▸ **WHAT THE TASK REQUIRES**:
Whenever "input" occurs in a line of the material, list that line.
[[ DATA FOR PROCESSING, beginning ]]
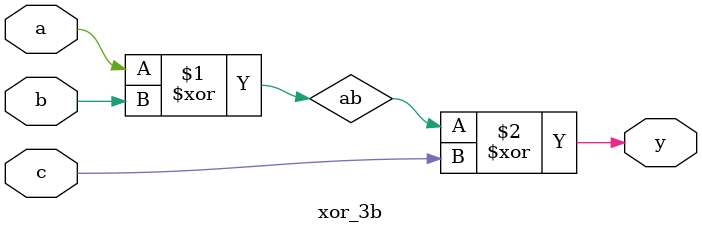
<source format=v>
module xor_3b( output wire y,input wire a, input wire b, input wire c);
    wire ab; // Intermediate wires
    xor (ab, a, b); // XOR gate for a and b
    xor (y, ab, c); // XOR gate for ab and c
endmodule

</source>
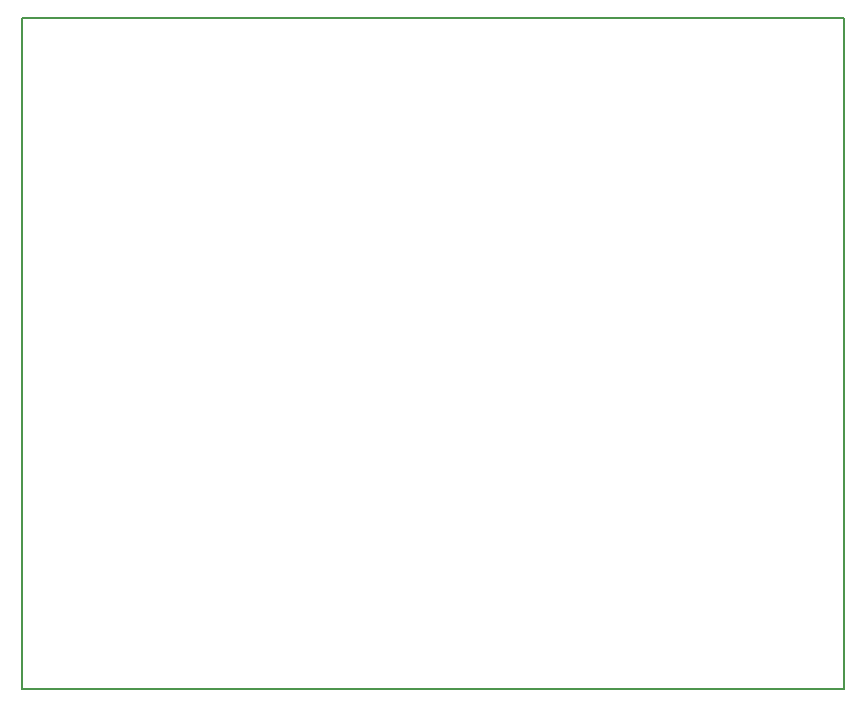
<source format=gm1>
G04 MADE WITH FRITZING*
G04 WWW.FRITZING.ORG*
G04 DOUBLE SIDED*
G04 HOLES PLATED*
G04 CONTOUR ON CENTER OF CONTOUR VECTOR*
%ASAXBY*%
%FSLAX23Y23*%
%MOIN*%
%OFA0B0*%
%SFA1.0B1.0*%
%ADD10R,2.748150X2.244440*%
%ADD11C,0.008000*%
%ADD10C,0.008*%
%LNCONTOUR*%
G90*
G70*
G54D10*
G54D11*
X4Y2240D02*
X2744Y2240D01*
X2744Y4D01*
X4Y4D01*
X4Y2240D01*
D02*
G04 End of contour*
M02*
</source>
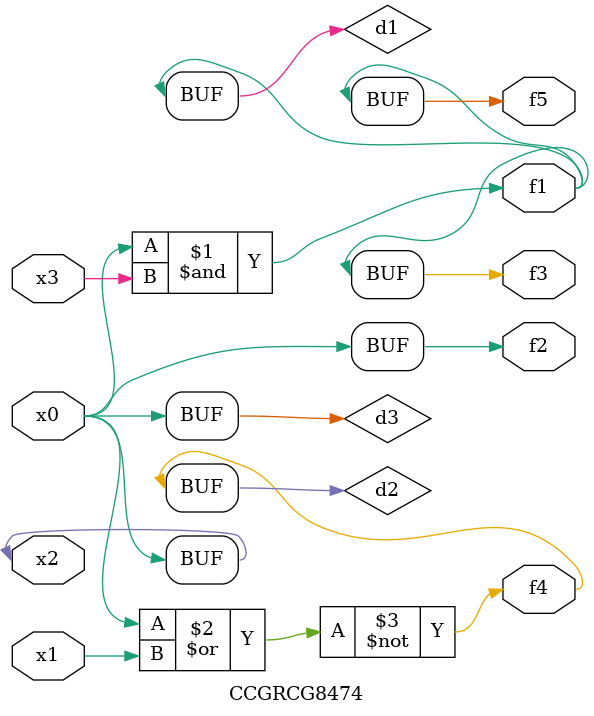
<source format=v>
module CCGRCG8474(
	input x0, x1, x2, x3,
	output f1, f2, f3, f4, f5
);

	wire d1, d2, d3;

	and (d1, x2, x3);
	nor (d2, x0, x1);
	buf (d3, x0, x2);
	assign f1 = d1;
	assign f2 = d3;
	assign f3 = d1;
	assign f4 = d2;
	assign f5 = d1;
endmodule

</source>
[[ DATA FOR PROCESSING, end ]]
▸ **SOLUTION FOR THIS TASK**:
module xor_3b( output wire y,input wire a, input wire b, input wire c);
	input x0, x1, x2, x3,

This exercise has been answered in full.